_REQUIRED TASK A_.
In the notes on mathematical logic, why is "For every number x, x = x" not counted as a tautology?
_REQUIRED TASK B_.
Rewrite the stretch of the entries from the line containing "family: Poaceae" through the end of the entries, putting "site" in place of "locality" and leaving everything else as it is.

_DOCUMENT EXCERPT_.
_ _ _ _ _ _ _

4. Formal Logic / B. Propositional Logic PL / 2. Tools of Propositional Logic / b. Terminology of PL
13520 A 'tautology' must include connectives [Wolf,RS]
     Full Idea: 'For every number x, x = x' is not a tautology, because it includes no connectives.
     From: Robert S. Wolf (A Tour through Mathematical Logic [2005], 1.2)
4. Formal Logic / B. Propositional Logic PL / 2. Tools of Propositional Logic / c. Derivation rules of PL
13524 Deduction Theorem: T∪{P}|-Q, then T|-(P→Q), which justifies Conditional Proof [Wolf,RS]
     Full Idea: Deduction Theorem: If T ∪ {P} |- Q, then T |- (P → Q). This is the formal justification of the method of conditional proof (CPP). Its converse holds, and is essentially modus ponens.
     From: Robert S. Wolf (A Tour through Mathematical Logic [2005], 1.3)
4. Formal Logic / C. Predicate Calculus PC / 2. Tools of Predicate Calculus / d. Universal quantifier ∀
13522 Universal Generalization: If we prove P(x) with no special assumptions, we can conclude ∀xP(x) [Wolf,RS]
     Full Idea: Universal Generalization: If we can prove P(x), only assuming what sort of object x is, we may conclude ∀xP(x) for the same x.
     From: Robert S. Wolf (A Tour through Mathematical Logic [2005], 1.3)
     A reaction: This principle needs watching closely. If you pick one person in London, with no presuppositions, and it happens to be a woman, can you conclude that all the people in London are women? Fine in logic and mathematics, suspect in life.
13521 Universal Specification: ∀xP(x) implies P(t). True for all? Then true for an instance [Wolf,RS]
     Full Idea: Universal Specification: from ∀xP(x) we may conclude P(t), where t is an appropriate term. If something is true for all members of a domain, then it is true for some particular one that we specify.
     From: Robert S. Wolf (A Tour through Mathematical Logic [2005], 1.3)
4. Formal Logic / C. Predicate Calculus PC / 2. Tools of Predicate Calculus / e. Existential quantifier ∃
13523 Existential Generalization (or 'proof by example'): if we can say P(t), then we can say something is P [Wolf,RS]
     Full Idea: Existential Generalization (or 'proof by example'): From P(t), where t is an appropriate term, we may conclude ∃xP(x).
     From: Robert S. Wolf (A Tour through Mathematical Logic [2005], 1.3)
     A reaction: It is amazing how often this vacuous-sounding principles finds itself being employed in discussions of ontology, but I don't quite understand why.
4. Formal Logic / F. Set Theory ST / 4. Axioms for Sets / e. Axiom of the Empty Set IV
13529 Empty Set: ∃x∀y ¬(y∈x). The unique empty set exists [Wolf,RS]
     Full Idea: Empty Set Axiom: ∃x ∀y ¬ (y ∈ x). There is a set x which has no members (no y's). The empty set exists. There is a set with no members, and by extensionality this set is unique.
     From: Robert S. Wolf (A Tour through Mathematical Logic [2005], 2.3)

_ _ _ _ _ _ _

Extracted data entries

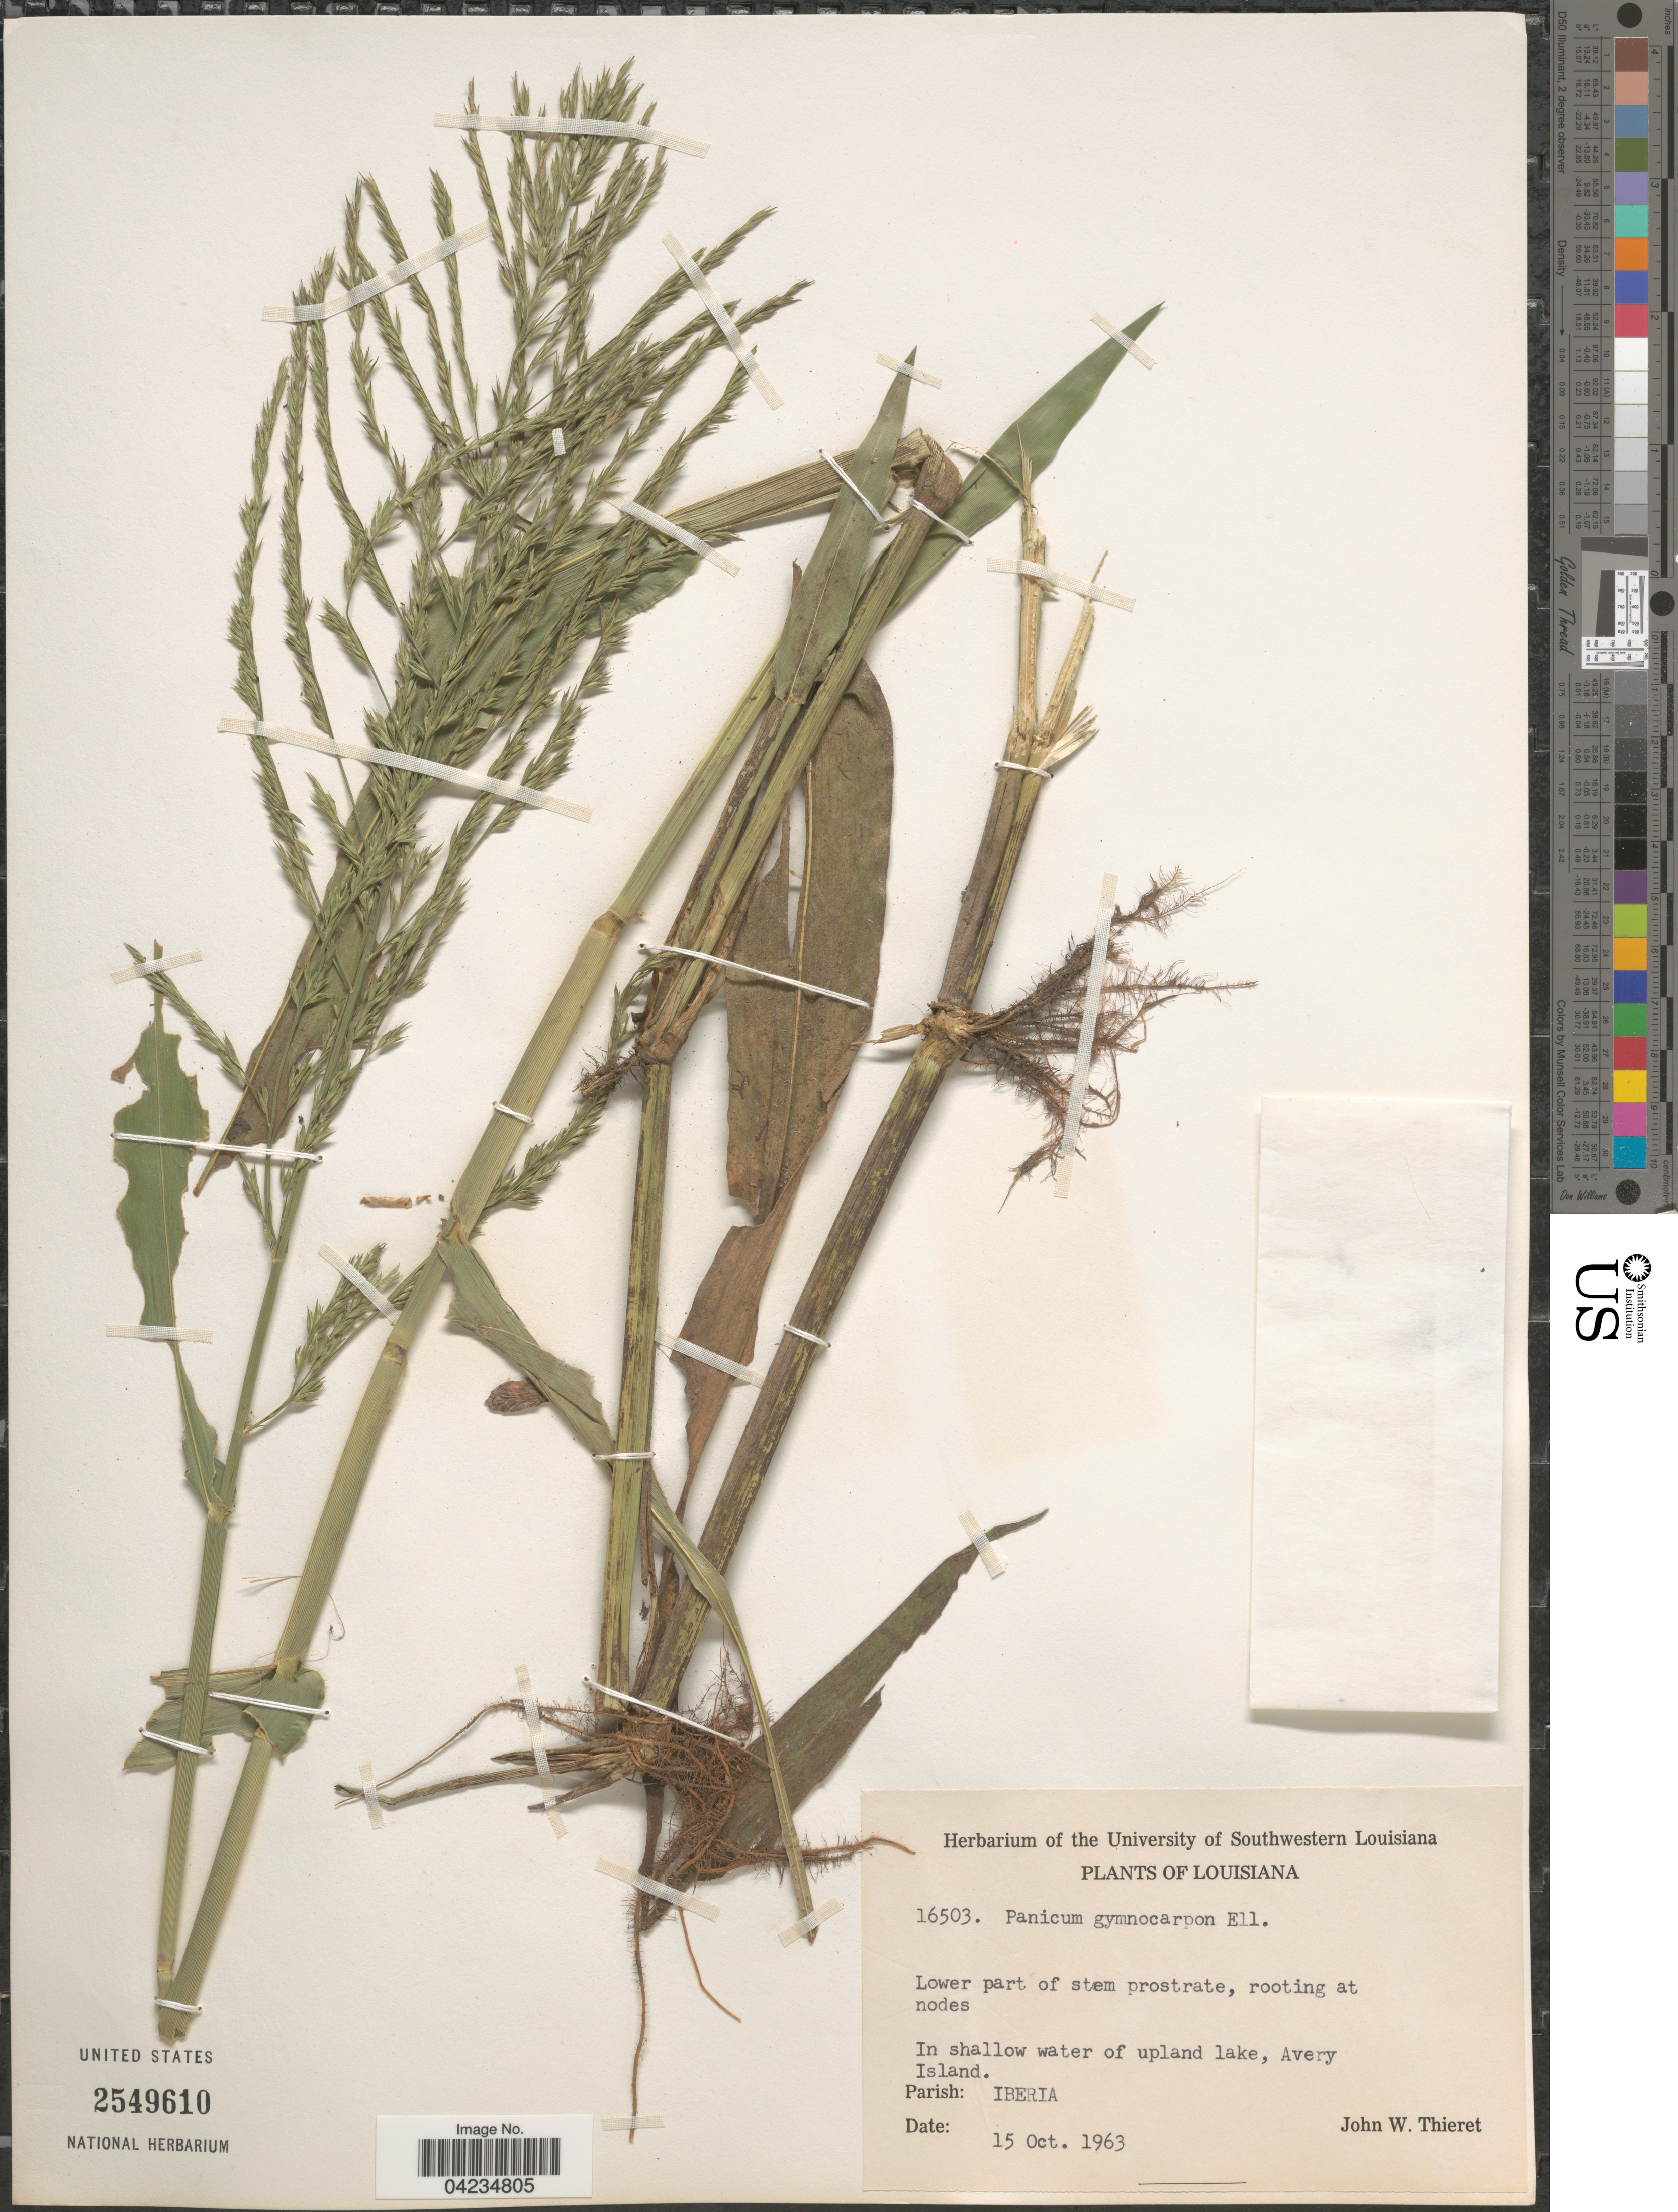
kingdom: Plantae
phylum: Tracheophyta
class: Liliopsida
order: Poales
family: Poaceae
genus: Phanopyrum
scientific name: Phanopyrum gymnocarpon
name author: (Elliott) Nash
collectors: J. W. Thieret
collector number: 16503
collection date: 1963-10-15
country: United States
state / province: Louisiana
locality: In shallow water of upland lake, Avery Island. Parish: Iberia.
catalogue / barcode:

_ _ _ _ _ _ _

_COMPLETE ANSWER A_.
It is not a tautology because it includes no connectives, and a tautology must include connectives.

_COMPLETE ANSWER B_.
family: Poaceae
genus: Phanopyrum
scientific name: Phanopyrum gymnocarpon
name author: (Elliott) Nash
collectors: J. W. Thieret
collector number: 16503
collection date: 1963-10-15
country: United States
state / province: Louisiana
site: In shallow water of upland lake, Avery Island. Parish: Iberia.
catalogue / barcode:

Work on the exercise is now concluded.